Na decisão, Mendonça afirmou que foi submetido a monitoramento sistemático pela inteligência da PF. Segundo o ministro, um ofício assinado pelo diretor-geral registra o recebimento de pelo menos seis relatórios entre 3 e 31 de agosto. O advogado-geral da União, Jorge Messias, também teria sido alvo da coleta de informações.
O magistrado apontou problemas na identificação e na elaboração dos documentos.
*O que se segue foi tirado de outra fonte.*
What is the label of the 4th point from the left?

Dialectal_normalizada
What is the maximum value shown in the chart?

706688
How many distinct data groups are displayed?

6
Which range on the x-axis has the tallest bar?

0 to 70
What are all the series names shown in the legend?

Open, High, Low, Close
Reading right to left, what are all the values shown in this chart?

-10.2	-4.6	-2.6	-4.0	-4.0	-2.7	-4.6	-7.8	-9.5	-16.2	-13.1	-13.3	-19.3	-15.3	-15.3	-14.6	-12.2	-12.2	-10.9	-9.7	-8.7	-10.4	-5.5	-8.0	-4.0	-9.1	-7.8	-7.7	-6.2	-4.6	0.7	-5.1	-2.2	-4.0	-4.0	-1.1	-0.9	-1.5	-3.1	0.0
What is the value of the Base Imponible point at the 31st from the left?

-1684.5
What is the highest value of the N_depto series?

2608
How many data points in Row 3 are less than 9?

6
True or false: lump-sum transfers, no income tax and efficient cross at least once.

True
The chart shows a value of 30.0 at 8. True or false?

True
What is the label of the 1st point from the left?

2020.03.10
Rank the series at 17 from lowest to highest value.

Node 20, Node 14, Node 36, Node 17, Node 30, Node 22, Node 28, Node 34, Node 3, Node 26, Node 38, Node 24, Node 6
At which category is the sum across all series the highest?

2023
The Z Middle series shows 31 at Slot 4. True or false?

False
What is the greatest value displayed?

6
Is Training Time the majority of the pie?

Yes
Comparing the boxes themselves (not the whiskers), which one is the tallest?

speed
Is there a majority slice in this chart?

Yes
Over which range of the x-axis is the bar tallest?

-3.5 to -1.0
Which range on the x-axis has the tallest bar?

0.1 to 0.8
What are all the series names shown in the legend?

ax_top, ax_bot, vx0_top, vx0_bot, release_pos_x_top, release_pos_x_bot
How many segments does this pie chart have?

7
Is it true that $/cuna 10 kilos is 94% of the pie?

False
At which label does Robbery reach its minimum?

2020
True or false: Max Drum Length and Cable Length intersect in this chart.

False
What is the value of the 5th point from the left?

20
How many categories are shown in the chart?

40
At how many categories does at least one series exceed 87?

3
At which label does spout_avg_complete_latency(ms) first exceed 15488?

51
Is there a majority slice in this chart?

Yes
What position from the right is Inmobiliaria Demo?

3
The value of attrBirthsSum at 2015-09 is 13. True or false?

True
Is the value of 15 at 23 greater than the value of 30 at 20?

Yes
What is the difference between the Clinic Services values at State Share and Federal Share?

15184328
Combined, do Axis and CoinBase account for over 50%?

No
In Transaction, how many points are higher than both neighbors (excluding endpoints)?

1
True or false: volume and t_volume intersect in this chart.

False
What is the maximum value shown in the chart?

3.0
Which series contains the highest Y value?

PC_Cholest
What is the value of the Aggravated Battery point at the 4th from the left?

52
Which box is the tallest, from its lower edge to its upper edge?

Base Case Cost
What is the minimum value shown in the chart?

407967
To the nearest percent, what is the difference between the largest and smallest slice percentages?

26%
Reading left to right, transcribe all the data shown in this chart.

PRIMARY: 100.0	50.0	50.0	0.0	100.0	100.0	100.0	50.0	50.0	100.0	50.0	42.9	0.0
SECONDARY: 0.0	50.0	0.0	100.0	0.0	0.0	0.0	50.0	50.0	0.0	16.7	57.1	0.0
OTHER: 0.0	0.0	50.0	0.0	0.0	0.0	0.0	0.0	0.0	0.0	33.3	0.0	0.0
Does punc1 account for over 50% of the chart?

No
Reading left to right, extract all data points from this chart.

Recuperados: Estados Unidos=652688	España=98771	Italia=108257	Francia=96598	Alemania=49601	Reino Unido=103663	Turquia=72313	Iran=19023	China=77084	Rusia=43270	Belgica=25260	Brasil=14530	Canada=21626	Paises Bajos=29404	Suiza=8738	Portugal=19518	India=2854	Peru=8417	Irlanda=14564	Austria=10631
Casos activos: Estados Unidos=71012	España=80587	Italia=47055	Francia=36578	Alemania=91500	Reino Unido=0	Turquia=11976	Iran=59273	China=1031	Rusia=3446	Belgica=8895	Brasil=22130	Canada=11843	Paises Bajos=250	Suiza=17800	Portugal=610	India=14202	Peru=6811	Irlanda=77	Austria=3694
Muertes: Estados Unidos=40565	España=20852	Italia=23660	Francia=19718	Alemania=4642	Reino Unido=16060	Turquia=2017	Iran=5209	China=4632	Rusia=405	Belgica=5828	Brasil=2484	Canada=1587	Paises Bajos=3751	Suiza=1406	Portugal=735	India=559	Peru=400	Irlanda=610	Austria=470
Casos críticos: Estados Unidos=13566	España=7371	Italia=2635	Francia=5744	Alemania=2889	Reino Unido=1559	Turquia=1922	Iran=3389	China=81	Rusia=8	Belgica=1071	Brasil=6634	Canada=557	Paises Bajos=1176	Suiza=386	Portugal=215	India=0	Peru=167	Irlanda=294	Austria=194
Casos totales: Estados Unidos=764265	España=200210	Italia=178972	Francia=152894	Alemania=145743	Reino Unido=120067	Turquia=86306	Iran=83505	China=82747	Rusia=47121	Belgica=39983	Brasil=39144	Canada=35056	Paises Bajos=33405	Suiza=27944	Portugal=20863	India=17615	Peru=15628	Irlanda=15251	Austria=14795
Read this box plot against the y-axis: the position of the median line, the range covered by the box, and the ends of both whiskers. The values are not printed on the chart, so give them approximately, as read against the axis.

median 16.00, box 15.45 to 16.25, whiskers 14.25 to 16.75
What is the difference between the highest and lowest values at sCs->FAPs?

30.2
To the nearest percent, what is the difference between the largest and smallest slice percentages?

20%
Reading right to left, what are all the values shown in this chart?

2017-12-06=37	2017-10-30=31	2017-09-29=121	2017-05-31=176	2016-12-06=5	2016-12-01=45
Segundo ele, um dos materiais não apresentava assinatura, timbre ou elementos que permitissem verificar sua autoria e a data de produção. Mendonça sustentou que os afastamentos são necessários para preservar o exercício das funções de magistrados, integrantes da advocacia pública e policiais federais.
Os relatórios estão no centro de um embate entre Mendonça e Alexandre de Moraes. Na quinta-feira (3), Moraes encaminhou ao presidente do STF, Edson Fachin, documentos da PF que, segundo sua avaliação, apontariam possíveis irregularidades na condução das operações Sem Desconto e Compliance Zero. Moraes citou suspeitas de abuso de autoridade, improbidade administrativa e crime de responsabilidade.
Além dos afastamentos, Mendonça determinou a abertura de apurações criminais e administrativas na Corregedoria da PF sobre as circunstâncias de produção dos relatórios. Também ordenou a suspensão da elaboração e do compartilhamento de documentos de inteligência destinados a analisar atos praticados no exercício das funções jurisdicionais, da advocacia pública e da polícia judiciária.
A decisão individual será submetida à Segunda Turma do STF. A sessão virtual extraordinária foi convocada para esta terça-feira, com início previsto às 10h e encerramento às 23h59. Os ministros deverão decidir se mantêm os afastamentos.